Witness and award-winning writer as ABP’s first full-time employee, effective

May 1, 1991.

“I am excited about the

future of ABP with a journalist such as Greg Warner on board,” Charles Overby,

the news organization’s founding board chair, said at the time. “I am impressed

by his ability and attitude.”

Under Warner, ABP achieved

financial stability, expanded staff and earned a good reputation among secular

journalists following the SBC controversy, one of the top religion stories of

the 1990s.

Warner left the job in 2008, when chronic back problems forced

him into disability retirement at age 53. Last fall the organization honored Warner by naming him the first recipient of a

lifetime-achievement award established in his name.

Changing times, changing

audience

“ABP’s board of directors

has tried over the past 10 years to find the appropriate outlet for its

objective news coverage of Baptists,” said Dan Lattimore, the current chair of

the ABP board. “The state Baptist papers had been the initial users of our

content. However, most state Baptist papers have become controlled by

fundamentalists of their conventions. It has become a much-less-viable outlet

for ABP.”

Desiring to expand a reader

base beyond its original audience of Baptist and secular newspapers, ABP

launched FaithWorks, a lifestyle magazine aimed at young Christians in 1998.

While “a good quality product,”

Lattimore said ABP lacked the resources to market and distribute the magazine

widely enough to make it financially feasible. Directors suspended its publication in 2004.

Present and future

In 2007 Associated Baptist

Press entered into a strategic

partnership with three historic Baptist state newspapers in an initiative

called New Voice Media. Currently the partners — ABP, the Baptist Standard of Texas,

Religious Herald of Virginia and Word & Way of Missouri — share a web site

design and infrastructure and collaborate on news coverage.

Long-term goals include a state-of-the-art multi-media platform

including Web, print and other media — an “online gathering place for historic

and progressive Baptists and other global Christians to share ideas.”

“With the increasing use of

electronic media by our constituents, we feel this will provide the best outlet

for the future,” Lattimore said.

In 2008 ABP hired David Wilkinson, a veteran Baptist communicator of

30 years, as executive director, separating the administration and day-to-day

news operation that had been combined in Warner’s job.

Looking back

Floyd Craig said his

original vision for ABP was that it would be a much larger and more influential

organization than it has become, on par with Baptist Press during the W.C.

Fields era as the news service of record for the secular press.
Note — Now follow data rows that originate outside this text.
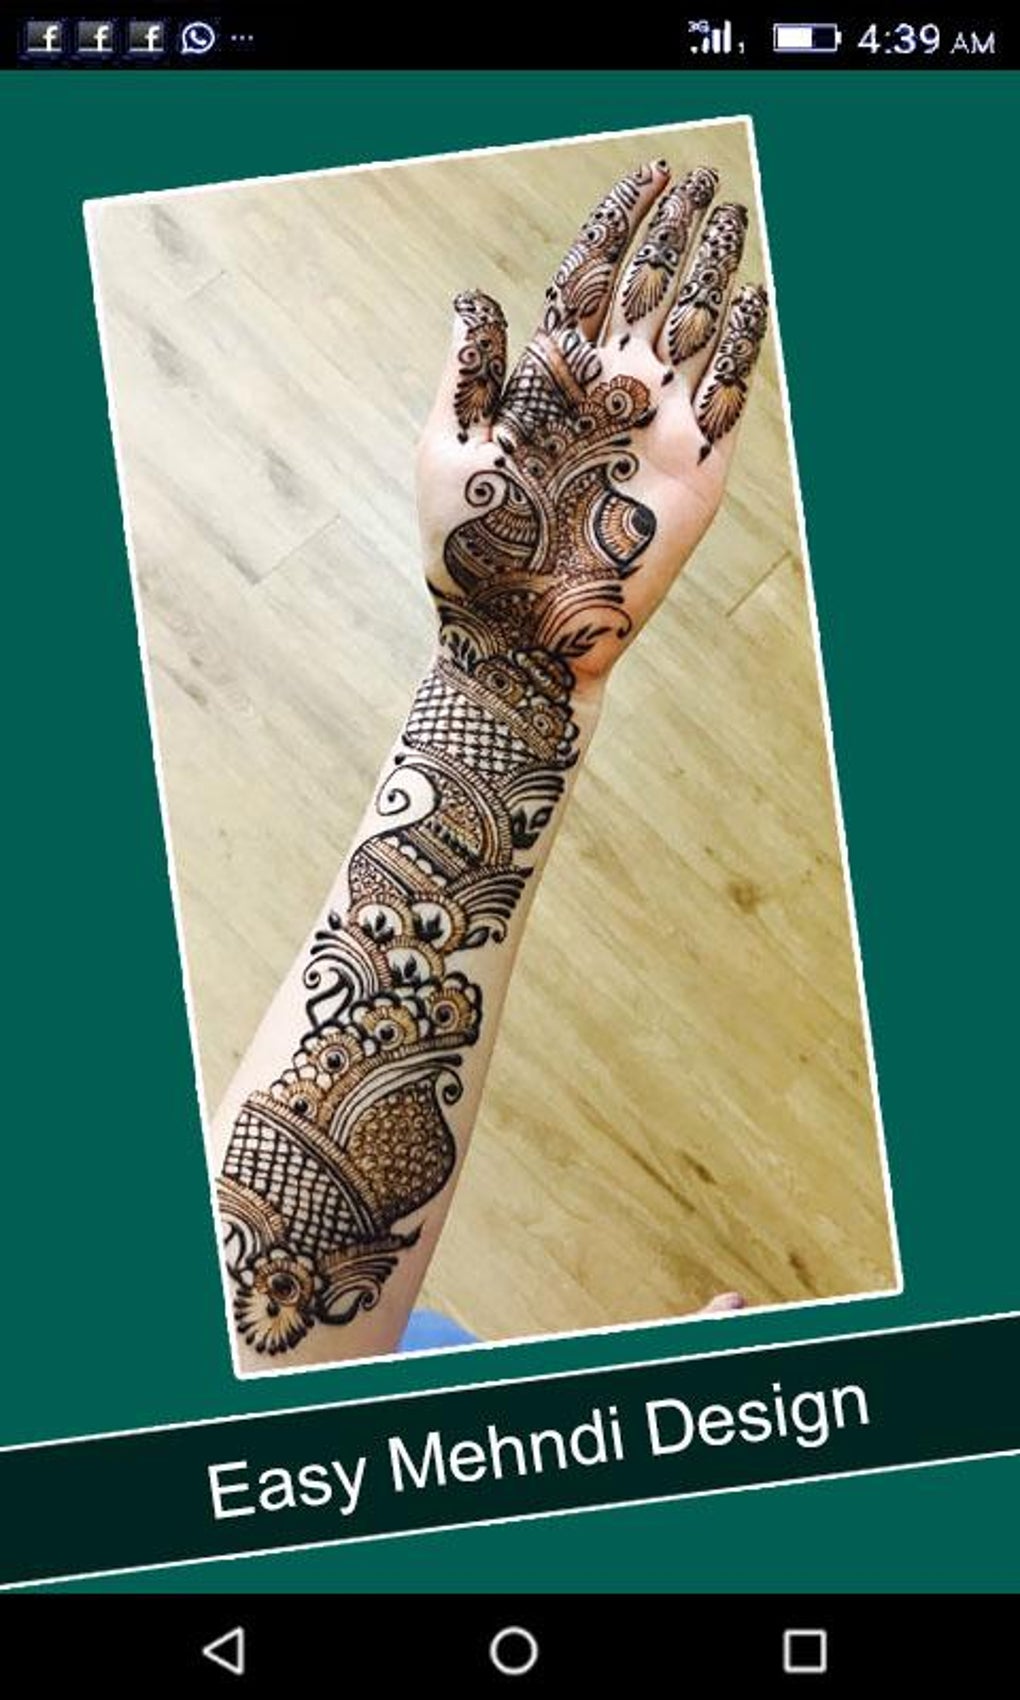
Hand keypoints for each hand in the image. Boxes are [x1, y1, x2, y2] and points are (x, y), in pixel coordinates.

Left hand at [417, 159, 767, 682]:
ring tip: (734, 216)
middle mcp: (607, 394)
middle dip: (677, 232)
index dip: (620, 225)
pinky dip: (742, 347)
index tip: (646, 175)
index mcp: (549, 380)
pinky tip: (753, 298)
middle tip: (704, 178)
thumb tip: (473, 299)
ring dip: (715, 271)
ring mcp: (654, 430)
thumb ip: (468, 374)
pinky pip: (728, 397)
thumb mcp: (449, 450)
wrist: (516, 635)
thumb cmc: (468, 552)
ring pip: (695, 330)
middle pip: (651, 291)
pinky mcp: (694, 472)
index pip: (592, 280)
With so many

secular newspapers downsizing or eliminating their own religion reporting,

however, Craig said a reputable Baptist news service is needed as much today as

ever.

“I guess the story is sort

of the day the world came tumbling down and they fired (the Baptist Press

editors), there were people who rose up and did the right thing and carried on,”

said Anne Craig. “That was the intent.”